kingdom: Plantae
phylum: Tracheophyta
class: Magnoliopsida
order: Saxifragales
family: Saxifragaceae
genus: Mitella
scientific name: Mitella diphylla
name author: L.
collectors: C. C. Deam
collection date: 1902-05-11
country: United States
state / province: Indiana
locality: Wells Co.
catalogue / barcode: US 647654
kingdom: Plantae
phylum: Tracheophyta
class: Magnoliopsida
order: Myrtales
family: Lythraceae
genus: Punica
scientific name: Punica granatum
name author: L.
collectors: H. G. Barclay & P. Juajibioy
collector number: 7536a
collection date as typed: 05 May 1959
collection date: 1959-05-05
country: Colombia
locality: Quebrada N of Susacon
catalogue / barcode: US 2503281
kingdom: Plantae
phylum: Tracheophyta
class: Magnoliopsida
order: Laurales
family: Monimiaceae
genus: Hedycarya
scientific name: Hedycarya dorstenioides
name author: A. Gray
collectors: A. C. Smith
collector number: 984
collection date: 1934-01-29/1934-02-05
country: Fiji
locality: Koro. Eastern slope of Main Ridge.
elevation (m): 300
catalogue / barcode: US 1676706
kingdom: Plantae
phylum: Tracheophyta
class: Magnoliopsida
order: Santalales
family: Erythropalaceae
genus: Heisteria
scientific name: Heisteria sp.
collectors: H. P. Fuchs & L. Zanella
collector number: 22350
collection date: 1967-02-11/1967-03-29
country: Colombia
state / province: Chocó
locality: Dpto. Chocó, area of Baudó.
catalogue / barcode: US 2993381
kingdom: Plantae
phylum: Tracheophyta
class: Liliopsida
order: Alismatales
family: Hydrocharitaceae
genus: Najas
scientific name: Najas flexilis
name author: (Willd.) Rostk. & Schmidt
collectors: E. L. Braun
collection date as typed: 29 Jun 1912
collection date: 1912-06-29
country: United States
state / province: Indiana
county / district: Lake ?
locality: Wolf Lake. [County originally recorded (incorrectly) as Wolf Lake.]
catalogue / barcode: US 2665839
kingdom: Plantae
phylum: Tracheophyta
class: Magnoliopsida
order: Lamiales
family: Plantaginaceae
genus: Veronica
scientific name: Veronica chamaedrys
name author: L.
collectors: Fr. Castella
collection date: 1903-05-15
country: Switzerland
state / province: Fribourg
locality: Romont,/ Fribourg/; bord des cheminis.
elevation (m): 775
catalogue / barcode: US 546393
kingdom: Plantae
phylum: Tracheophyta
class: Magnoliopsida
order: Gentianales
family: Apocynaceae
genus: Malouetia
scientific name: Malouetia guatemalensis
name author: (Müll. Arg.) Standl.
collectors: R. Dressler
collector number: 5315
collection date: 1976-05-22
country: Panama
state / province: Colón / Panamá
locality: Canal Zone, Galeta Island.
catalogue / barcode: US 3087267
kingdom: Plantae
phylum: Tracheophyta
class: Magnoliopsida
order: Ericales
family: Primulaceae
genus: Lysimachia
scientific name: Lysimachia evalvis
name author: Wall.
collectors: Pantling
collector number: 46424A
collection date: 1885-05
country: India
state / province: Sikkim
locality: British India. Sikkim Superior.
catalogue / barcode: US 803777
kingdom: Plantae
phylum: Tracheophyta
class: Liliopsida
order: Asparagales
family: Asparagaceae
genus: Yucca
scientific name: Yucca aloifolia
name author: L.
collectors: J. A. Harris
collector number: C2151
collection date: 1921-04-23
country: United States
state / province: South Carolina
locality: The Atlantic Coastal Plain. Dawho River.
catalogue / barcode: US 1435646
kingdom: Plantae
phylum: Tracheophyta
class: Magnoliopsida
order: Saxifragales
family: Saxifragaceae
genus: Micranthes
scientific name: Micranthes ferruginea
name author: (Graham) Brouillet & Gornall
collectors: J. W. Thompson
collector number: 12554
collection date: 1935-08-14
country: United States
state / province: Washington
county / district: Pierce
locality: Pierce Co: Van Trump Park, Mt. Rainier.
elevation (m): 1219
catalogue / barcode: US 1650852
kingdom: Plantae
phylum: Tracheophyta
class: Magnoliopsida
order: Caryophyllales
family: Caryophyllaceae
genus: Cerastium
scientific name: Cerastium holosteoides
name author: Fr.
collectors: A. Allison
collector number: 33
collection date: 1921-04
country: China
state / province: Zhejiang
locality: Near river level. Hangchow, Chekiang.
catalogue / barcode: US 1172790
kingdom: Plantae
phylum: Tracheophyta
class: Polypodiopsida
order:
┄┄┄┄┄┄
▶ Exercise directions:
Collect every line of the items that contains the word "author".

▶ Response for this exercise:
name author: L.
name author: L.
name author: A. Gray
name author: (Willd.) Rostk. & Schmidt
name author: L.
name author: (Müll. Arg.) Standl.
name author: Wall.
name author: L.
name author: (Graham) Brouillet & Gornall
name author: Fr.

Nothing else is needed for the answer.